Production on the second season of Starz's American Gods has found itself mired in controversy once again, with showrunner/writer Jesse Alexander reportedly being asked a month ago to stop working on the series adaptation of author/executive producer Neil Gaiman's famed novel. According to exclusive reporting from The Hollywood Reporter based on numerous sources, while the word "fired" has not been used by Starz, Fremantle, or Alexander's representatives, he has effectively been "fired but not fired": not replaced, but removed from every aspect of production.
"We are all working very hard to make American Gods the series that its fans want and deserve." – Jesse Alexander
Sources in the THR report also make the following claims:
● Alexander had submitted multiple drafts of the second season finale, but executives at both Starz and Fremantle rejected the reportedly first six drafts, with a seventh draft in consideration. The script delays and other issues have caused production to be six weeks behind schedule, with the cast not receiving a season finale script because "there is no script." Members of the crew who've received portions of the script are hesitant to move forward – fearing extensive changes still to come – so time has been spent filming pickups and reshoots of earlier episodes.
● Sources say that the departure of American Gods executive producer and Fremantle executive Stefanie Berk was a factor in the cooling relationship between Starz and Fremantle. Having brought the series to the cable network after plans with HBO fell through, Burke was viewed as the one responsible for keeping the peace within and around the series.

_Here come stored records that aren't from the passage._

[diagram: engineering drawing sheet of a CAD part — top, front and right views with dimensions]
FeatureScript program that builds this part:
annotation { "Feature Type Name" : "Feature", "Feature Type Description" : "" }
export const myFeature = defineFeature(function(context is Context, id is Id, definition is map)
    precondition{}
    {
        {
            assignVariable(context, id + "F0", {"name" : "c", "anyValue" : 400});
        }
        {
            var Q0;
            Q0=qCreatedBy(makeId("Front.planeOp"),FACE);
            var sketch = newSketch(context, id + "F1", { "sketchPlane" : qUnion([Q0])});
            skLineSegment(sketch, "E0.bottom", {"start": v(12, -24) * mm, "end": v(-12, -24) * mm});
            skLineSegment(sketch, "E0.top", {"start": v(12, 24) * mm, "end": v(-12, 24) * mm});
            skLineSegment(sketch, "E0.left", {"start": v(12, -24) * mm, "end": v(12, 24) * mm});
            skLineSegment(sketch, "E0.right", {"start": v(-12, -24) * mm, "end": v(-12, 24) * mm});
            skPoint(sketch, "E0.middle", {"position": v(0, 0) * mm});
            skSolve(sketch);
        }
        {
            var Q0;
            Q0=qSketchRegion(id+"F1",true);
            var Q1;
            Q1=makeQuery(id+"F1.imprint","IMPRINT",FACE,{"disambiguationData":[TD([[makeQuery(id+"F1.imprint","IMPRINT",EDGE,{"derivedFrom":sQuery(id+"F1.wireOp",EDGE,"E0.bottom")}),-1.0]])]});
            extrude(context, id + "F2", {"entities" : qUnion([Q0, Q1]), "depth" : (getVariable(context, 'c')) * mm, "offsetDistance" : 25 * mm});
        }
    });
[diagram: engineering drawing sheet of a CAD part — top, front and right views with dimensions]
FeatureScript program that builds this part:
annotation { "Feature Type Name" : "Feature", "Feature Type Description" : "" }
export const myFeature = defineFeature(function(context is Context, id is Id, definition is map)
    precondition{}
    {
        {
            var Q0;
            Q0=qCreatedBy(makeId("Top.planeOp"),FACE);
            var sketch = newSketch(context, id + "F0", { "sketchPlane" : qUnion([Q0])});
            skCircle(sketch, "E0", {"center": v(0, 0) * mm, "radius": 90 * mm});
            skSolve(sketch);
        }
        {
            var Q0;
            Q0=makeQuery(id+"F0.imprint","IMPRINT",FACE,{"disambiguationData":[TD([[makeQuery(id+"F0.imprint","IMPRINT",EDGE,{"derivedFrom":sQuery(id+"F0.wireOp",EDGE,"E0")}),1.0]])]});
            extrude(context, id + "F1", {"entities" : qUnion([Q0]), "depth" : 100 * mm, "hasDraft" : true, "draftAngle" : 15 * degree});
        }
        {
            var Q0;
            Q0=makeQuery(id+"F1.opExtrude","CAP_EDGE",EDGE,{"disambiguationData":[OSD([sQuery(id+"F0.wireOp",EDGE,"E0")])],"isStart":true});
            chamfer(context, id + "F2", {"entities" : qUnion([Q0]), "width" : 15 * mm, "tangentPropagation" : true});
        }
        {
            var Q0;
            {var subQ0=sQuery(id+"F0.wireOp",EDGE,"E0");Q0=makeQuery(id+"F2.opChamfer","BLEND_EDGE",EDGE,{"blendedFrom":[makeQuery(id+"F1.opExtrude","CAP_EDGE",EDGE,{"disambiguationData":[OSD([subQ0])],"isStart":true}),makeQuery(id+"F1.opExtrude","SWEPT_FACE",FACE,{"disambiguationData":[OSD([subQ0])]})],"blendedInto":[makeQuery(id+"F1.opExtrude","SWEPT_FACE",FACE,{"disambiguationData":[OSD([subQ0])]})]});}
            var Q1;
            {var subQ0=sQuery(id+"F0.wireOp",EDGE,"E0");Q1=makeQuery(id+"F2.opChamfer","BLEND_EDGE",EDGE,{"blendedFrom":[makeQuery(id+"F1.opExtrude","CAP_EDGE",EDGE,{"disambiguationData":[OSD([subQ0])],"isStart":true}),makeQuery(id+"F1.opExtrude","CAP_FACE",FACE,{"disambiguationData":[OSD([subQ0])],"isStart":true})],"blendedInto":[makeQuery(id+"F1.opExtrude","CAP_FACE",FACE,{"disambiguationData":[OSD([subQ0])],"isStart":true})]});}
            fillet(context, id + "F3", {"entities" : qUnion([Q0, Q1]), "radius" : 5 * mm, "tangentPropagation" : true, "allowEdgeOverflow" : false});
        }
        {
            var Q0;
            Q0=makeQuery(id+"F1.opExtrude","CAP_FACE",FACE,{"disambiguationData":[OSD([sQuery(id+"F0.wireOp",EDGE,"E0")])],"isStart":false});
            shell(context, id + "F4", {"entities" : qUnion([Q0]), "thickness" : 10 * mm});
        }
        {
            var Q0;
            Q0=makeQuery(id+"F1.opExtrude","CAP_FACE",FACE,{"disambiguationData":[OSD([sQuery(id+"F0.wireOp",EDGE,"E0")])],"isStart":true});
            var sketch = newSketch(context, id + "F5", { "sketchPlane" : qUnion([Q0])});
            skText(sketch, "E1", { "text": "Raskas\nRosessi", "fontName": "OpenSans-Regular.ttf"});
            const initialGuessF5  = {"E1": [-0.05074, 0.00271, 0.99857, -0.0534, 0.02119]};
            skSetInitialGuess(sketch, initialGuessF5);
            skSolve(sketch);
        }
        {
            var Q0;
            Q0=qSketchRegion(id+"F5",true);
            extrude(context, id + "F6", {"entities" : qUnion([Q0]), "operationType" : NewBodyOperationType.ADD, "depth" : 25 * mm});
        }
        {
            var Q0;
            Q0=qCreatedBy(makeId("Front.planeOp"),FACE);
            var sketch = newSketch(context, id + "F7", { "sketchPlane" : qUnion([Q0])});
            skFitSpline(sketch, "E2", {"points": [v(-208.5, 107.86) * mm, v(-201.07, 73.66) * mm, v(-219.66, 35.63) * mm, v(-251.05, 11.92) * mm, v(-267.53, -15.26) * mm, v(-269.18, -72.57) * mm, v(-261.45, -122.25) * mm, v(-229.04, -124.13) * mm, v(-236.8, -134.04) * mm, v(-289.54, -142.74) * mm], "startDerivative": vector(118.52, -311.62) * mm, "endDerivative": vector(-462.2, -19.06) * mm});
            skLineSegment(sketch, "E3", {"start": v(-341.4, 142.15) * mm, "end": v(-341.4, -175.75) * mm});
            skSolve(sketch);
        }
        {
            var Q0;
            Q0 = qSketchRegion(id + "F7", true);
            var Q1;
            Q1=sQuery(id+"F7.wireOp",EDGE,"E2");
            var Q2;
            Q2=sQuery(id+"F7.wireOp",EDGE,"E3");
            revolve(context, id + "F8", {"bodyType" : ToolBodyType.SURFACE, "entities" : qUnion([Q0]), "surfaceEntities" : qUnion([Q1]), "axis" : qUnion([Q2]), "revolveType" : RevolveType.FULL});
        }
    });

● Sources also reported that Fremantle – who has an overall deal with the author – gave Gaiman a strong level of creative control during second season production. Gaiman co-wrote the second-season premiere and offered guidance in creative decisions and directions, but has not been a regular physical presence around the production offices or set due to other responsibilities (Good Omens).
"American Gods has a deep and complex mythology and a unique visual style that makes this series one of the most ambitious productions on television, and one that we remain committed to delivering for our audience. We are confident that when the fans get their first look at season two in just a few weeks at New York Comic-Con, they will agree it was worth the wait." – Starz
● Alexander was the day-to-day showrunner, with sources agreeing that he appeared to have Gaiman's approval – though they also state that several other candidates turned down the job before Alexander was approached. The new showrunner's vision for the series didn't seem to work for several members of the cast, as well as creative and executives looking for more of a consistant vision with the previous season.
● Alexander was seen as a good choice for both Fremantle and Gaiman, with his vision for the series being seen as being more in line with the novel. Insiders say that Alexander was also seen as someone the studio could have a stronger level of influence over than they could with Bryan Fuller and Michael Green.
● If Gaiman was involved in or was notified of the decision to remove Alexander is still unclear, though sources in the report doubt Fremantle would have made such an important move without at least his knowledge if not his blessing.
● Reportedly, script problems began at the first table read and only got worse: season two scripts were being rewritten on the set in what was viewed as attempt to maintain the show's vision. American Gods star Orlando Jones (Mr. Nancy) was formally brought on board as a writer after Ian McShane (Mr. Wednesday) and several other actors stopped working on their dialogue and to keep from having actors violate Writers Guild of America (WGA) union rules.
● As Alexander and McShane engaged in "screaming matches," writers were reportedly coming to set with hand-written notebook page script rewrites to work from.
● While Fremantle and Gaiman may have supported Alexander's move back towards the source material, Starz was said to be less than impressed with what they viewed was the showrunner's "conventional direction" and were expecting something more in tune with Fuller and Green's vibe.
"We stand by our network partner's statement and share in their confidence that season two will exceed expectations. Our cast and crew are extremely passionate about the show and have delivered something that remains loyal to the source material and true to the creative vision of Neil Gaiman. We think fans will feel the same when we share a first look at New York Comic-Con in a few weeks." – Fremantle
● After the departure of a writer who was promoted to the vacant showrunner position, producing director Chris Byrne and line producer Lisa Kussner are temporarily heading prodcution.
● Even with a hiatus called to get production under control, reshoots have been ongoing as network executives are described as being unhappy with a number of season 2 episodes, describing them as looking "cheap." The season's third and fourth episodes were noted as being particularly problematic and requiring major retooling.
● While Fuller and Green's departure after the first season was said to have been fueled by serious budget disagreements, it appears the second season budget has outpaced it – except this time, according to one source, in an effort to fix what was already filmed: "Now they're spending to spice up what was flat on the page."